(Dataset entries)
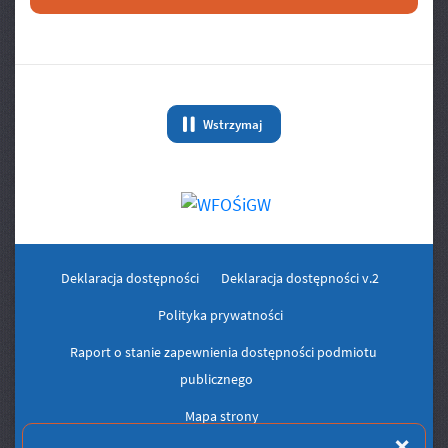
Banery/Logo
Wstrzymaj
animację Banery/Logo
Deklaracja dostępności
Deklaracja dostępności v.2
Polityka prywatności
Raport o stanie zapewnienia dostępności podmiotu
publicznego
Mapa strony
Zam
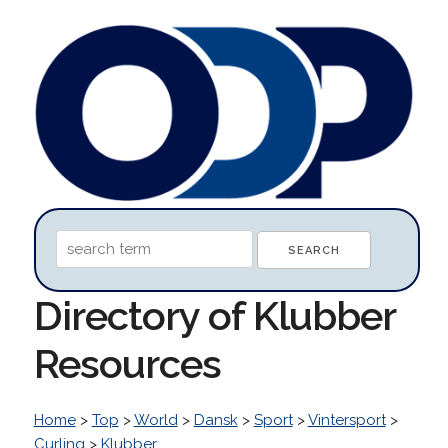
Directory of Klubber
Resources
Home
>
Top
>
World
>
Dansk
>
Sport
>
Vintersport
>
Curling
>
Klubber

> **Exercise description**
Echo back every line of text from all the items above, character for character, and leave the pictures out of your answer.

> **Solution to the exercise**
Banery/Logo
Wstrzymaj
animację Banery/Logo
Deklaracja dostępności
Deklaracja dostępności v.2
Polityka prywatności
Raport o stanie zapewnienia dostępności podmiotu
publicznego
Mapa strony
Zam
Directory of Klubber
Resources
Home
>
Top
>
World
>
Dansk
>
Sport
>
Vintersport
>
Curling
>
Klubber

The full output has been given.